Law, College of

 

Date of this Version

1994

Comments

Published by von der Dunk in Proceedings of the Forty-Seventh Colloquium on the Law of Outer Space 161-171 (1994). Copyright 1994, F.G. von der Dunk. Used by permission.

Abstract

Wherever commercial activities are undertaken, the question of liability for harmful effects of those activities to others is one of the first things to come to a lawyer's mind. With space activities of course, as long as endowed with commercial character, it is no different. Nevertheless, the special character of space activities as a category and space as an area, reflected in the corpus juris spatialis which has developed over the past decades as a lex specialis to the lex generalis of general public international law, provides this question of liability with a number of special features when regarded in this context.

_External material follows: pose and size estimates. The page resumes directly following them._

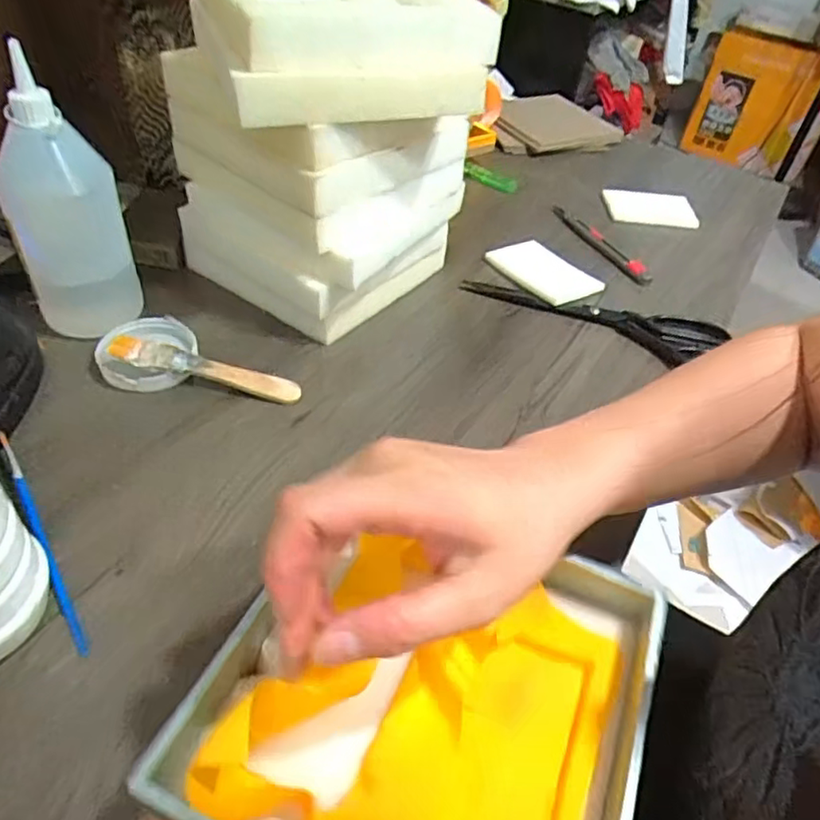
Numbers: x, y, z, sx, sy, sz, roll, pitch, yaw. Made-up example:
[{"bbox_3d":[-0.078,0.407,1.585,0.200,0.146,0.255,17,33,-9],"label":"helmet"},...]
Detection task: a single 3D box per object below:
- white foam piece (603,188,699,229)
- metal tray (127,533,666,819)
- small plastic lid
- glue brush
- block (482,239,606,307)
[{"bbox_3d":[0.287,-0.240,0.749,0.106,0.004,0.067,5,54,-6],"label":"white foam piece"},{"bbox_3d":[0.009,0.130,0.287,0.185,0.041,0.179,18,45,11],"label":"metal tray"},{"bbox_3d":[-0.201,-0.044,0.481,0.066,0.025,0.070,-1,45,-8],"label":"small plastic lid"},{"bbox_3d":[-0.150,-0.030,0.465,0.137,0.005,0.019,15,75,-7],"label":"glue brush"},{"bbox_3d":[0.133,-0.134,0.623,0.073,0.009,0.112,-24,52,-27],"label":"block"}]

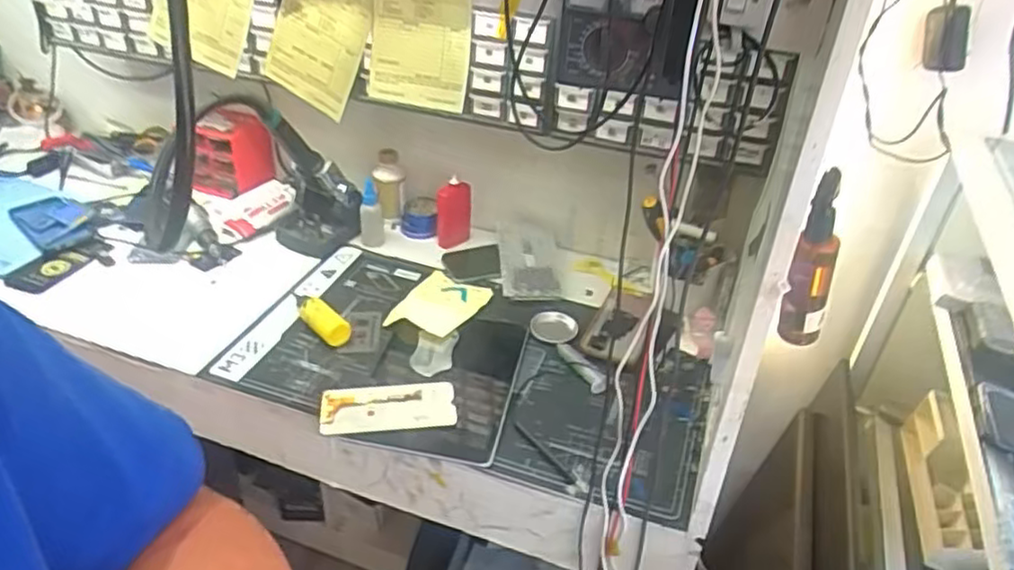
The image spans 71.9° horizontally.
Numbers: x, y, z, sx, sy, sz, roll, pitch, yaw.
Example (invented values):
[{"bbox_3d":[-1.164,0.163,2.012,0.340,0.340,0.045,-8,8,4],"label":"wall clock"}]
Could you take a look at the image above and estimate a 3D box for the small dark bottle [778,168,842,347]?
[{"bbox_3d":[0.277,-0.017,0.623,0.041,0.157,0.043,20,38,23],"label":"small dark bottle"}]

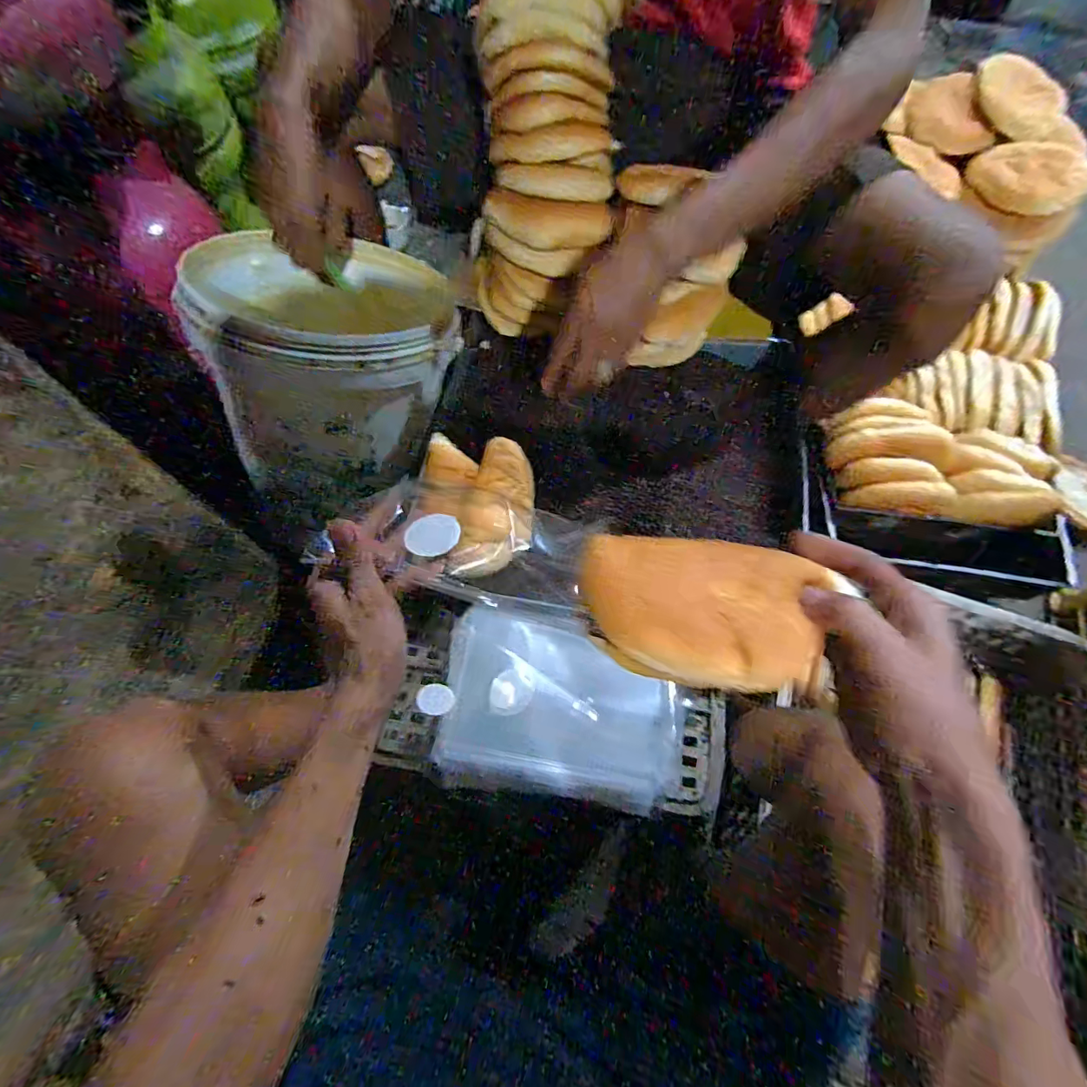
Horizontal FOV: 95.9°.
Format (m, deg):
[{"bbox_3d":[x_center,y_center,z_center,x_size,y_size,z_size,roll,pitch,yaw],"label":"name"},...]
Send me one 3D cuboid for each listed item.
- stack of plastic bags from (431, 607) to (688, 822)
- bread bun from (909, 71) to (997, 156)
[{"bbox_3d":[0.020,0.162,0.497,0.231,0.024,0.170,7,67,1],"label":"stack of plastic bags"},{"bbox_3d":[0.652,-0.681,0.793,0.088,0.033,0.132,-22,91,31],"label":"bread bun"}]

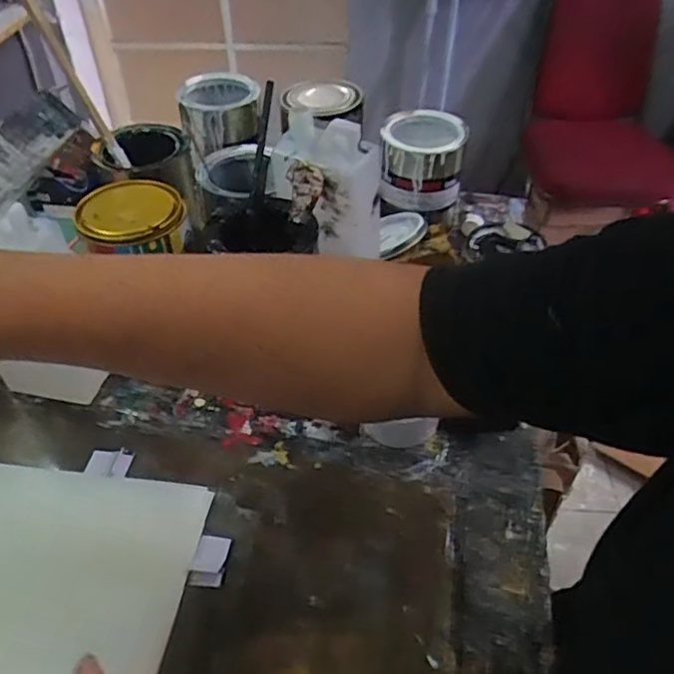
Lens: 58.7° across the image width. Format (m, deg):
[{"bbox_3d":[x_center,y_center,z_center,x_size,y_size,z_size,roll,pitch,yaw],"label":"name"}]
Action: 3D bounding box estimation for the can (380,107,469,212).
[{"bbox_3d":[0.110,-0.228,0.775,0.099,0.086,0.103,6,45,6],"label":"can"}]

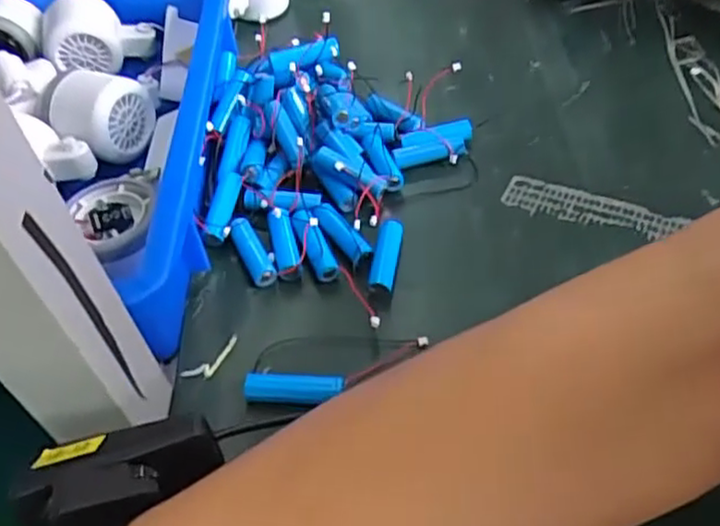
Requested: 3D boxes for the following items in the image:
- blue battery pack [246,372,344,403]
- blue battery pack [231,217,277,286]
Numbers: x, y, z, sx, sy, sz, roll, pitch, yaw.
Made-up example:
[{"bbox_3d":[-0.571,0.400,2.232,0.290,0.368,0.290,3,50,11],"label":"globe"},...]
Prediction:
[{"bbox_3d":[-0.033,0.064,0.342,0.049,0.011,0.013,-1,51,5],"label":"blue battery pack"},{"bbox_3d":[-0.063,-0.007,0.395,0.014,0.010,0.046,-24,52,-13],"label":"blue battery pack"}]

Where time and again confusion arises as to what "liability" means in theory and, as a consequence, entails in practice, before focussing on the issue of liability for commercial space activities it seems adamant to provide some clarity on these issues to allow sensible dialogues and discussions. The present paper therefore purports to survey a number of general aspects which arise in respect of liability as a notion common to more or less all municipal legal systems and to international law as a whole, and then to analyze briefly how these aspects specifically relate to the issue of commercial space activities. Hence, an inventory is made of the most important aspects of the notion of liability in theory, which should be helpful in clarifying the specific juridical consequences of liability for commercial space activities - and at least focusses discussions. Among these aspects, some of the most important relate to the intricate relationship between public international and private, civil liability, and the relevance of the notion of the "appropriate state" for the field of liability. A short comparison with the doctrine of state responsibility, as it has developed in the state-to-state relationship defined by international law and transplanted into space law, is unavoidable on some of the subissues concerned.

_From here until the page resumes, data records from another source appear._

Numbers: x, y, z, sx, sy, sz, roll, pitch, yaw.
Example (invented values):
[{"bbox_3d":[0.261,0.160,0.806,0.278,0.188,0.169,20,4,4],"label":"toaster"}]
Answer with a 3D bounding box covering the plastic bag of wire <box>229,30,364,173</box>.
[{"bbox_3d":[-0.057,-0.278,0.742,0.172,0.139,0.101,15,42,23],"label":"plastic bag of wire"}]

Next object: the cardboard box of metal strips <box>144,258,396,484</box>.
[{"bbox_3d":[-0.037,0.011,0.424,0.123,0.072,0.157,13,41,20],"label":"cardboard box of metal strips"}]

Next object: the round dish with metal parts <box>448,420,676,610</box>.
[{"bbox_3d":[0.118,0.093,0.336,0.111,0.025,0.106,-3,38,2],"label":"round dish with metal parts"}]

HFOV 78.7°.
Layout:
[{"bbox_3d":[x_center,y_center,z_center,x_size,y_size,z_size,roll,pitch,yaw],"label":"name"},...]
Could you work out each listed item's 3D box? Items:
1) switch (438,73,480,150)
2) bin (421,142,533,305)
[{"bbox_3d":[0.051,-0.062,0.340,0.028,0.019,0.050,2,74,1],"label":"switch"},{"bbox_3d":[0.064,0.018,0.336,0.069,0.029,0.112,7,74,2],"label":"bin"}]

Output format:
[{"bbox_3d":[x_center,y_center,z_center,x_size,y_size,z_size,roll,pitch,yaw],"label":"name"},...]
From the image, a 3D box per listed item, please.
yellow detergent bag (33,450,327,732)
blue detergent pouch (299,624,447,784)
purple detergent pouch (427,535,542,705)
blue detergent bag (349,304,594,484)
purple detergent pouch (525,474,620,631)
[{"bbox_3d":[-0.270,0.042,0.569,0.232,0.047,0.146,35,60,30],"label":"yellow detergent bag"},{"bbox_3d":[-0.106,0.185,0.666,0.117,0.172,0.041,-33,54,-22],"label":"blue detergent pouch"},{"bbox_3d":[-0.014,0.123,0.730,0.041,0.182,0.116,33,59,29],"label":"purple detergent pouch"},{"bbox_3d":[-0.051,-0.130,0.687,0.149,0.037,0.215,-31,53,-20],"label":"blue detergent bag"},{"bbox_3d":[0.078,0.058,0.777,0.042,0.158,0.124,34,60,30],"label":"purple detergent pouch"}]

Theoretically speaking, eight different aspects of "liability" are submitted to be of paramount importance for any analysis of liability as it operates vis- á-vis commercial activities. When surveying these eight paramount aspects of any liability regime, at the same time by relating them to the specifics both of space activities and of the space law-liability regime, as illustrated by 'legal facts' of both international and national brand, the problems which remain with respect to liability for commercial space activities are taken stock of, and the fundamental character of the relationships between public international and private liability, respectively international liability and state responsibility are highlighted. It is submitted, that any analysis of the issue of commercial activities and the related liability questions should at least take account of the inventory of problems thus provided.